Remix.run Logo
aurareturn 5 hours ago

Don’t forget that the 8B model requires 10 of said chips to run.

And it’s a 3bit quant. So 3GB ram requirement.

If they run 8B using native 16bit quant, it will use 60 H100 sized chips.

dust42 5 hours ago | parent [-]

> Don’t forget that the 8B model requires 10 of said chips to run.

Are you sure about that? If true it would definitely make it look a lot less interesting.

aurareturn 5 hours ago | parent [-]

Their 2.4 kW is for 10 chips it seems based on the next platform article.

I assume they need all 10 chips for their 8B q3 model. Otherwise, they would have said so or they would have put a more impressive model as the demo.

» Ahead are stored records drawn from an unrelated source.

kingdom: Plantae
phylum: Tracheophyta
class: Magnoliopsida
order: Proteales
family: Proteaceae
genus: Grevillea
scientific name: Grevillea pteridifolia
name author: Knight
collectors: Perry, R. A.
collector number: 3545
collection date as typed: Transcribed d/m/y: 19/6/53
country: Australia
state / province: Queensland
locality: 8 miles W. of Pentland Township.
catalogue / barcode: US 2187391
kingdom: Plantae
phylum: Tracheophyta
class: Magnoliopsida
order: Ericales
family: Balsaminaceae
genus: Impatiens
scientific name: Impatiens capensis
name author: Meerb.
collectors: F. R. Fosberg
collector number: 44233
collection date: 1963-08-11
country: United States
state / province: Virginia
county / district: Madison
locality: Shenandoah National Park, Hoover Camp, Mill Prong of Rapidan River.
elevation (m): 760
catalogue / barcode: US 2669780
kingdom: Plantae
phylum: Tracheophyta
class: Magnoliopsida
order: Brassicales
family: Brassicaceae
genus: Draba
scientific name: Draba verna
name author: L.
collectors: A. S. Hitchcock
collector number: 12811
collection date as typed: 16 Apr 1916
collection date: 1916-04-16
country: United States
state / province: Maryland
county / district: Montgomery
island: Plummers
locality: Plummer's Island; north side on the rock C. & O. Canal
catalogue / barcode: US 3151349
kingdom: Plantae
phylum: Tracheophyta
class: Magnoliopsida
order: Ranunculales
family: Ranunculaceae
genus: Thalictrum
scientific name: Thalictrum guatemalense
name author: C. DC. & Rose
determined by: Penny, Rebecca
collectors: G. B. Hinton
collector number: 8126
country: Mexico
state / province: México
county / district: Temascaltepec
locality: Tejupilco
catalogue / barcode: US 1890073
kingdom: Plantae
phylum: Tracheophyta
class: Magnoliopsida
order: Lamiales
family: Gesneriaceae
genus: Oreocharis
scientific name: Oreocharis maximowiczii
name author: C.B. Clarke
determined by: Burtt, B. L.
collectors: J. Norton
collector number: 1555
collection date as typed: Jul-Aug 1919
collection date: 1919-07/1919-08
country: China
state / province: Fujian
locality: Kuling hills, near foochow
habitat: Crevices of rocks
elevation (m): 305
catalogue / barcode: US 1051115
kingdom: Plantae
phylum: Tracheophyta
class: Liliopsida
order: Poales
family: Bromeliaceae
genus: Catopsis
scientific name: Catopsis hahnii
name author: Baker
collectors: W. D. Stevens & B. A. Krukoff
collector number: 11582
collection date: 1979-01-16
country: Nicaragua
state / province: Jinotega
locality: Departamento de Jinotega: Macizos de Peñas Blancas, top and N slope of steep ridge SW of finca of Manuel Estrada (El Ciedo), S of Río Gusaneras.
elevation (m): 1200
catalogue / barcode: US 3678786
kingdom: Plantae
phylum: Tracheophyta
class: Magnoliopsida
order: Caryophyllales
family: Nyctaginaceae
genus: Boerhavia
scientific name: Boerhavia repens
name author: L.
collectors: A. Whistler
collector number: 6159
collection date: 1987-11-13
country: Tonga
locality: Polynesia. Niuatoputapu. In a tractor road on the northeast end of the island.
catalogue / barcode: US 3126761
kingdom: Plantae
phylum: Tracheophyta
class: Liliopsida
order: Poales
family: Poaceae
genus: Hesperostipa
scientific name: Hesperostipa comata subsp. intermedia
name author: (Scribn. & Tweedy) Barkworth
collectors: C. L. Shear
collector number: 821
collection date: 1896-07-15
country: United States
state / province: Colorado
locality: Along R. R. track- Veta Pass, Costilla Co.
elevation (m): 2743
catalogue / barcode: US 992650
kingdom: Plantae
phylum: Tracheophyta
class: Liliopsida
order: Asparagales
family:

https://www.nextplatform.com/2026/02/19/taalas-etches-ai-mod...

audunw 5 hours ago | parent [-]

It doesn’t make any sense to think you need the whole server to run one model. It’s much more likely that each server runs 10 instances of the model

1. It doesn’t make sense in terms of architecture. It’s one chip. You can’t split one model over 10 identical hardwire chips

2. It doesn’t add up with their claims of better power efficiency. 2.4kW for one model would be really bad.

aurareturn 4 hours ago | parent | next [-]

We are both wrong.

First, it is likely one chip for llama 8B q3 with 1k context size. This could fit into around 3GB of SRAM which is about the theoretical maximum for TSMC N6 reticle limit.

Second, their plan is to etch larger models across multiple connected chips. It’s physically impossible to run bigger models otherwise since 3GB SRAM is about the max you can have on an 850mm2 chip.

  followed by a frontier-class large language model running inference across a collection of HC cards by year-end under its HC2 architecture
https://mlq.ai/news/taalas-secures-169m-funding-to-develop-a...
moralestapia 5 hours ago | parent | prev [-]

Thanks for having a brain.

Not sure who started that "split into 10 chips" claim, it's just dumb.

This is Llama 3B hardcoded (literally) on one chip. That's what the startup is about, they emphasize this multiple times.

aurareturn 4 hours ago | parent [-]

It’s just dumb to think that one chip per model is their plan. They stated that their plan is to chain multiple chips together.

I was indeed wrong about 10 chips. I thought they would use llama 8B 16bit and a few thousand context size. It turns out, they used llama 8B 3bit with around 1k context size. That made me assume they must have chained multiple chips together since the max SRAM on TSMC n6 for reticle sized chip is only around 3GB.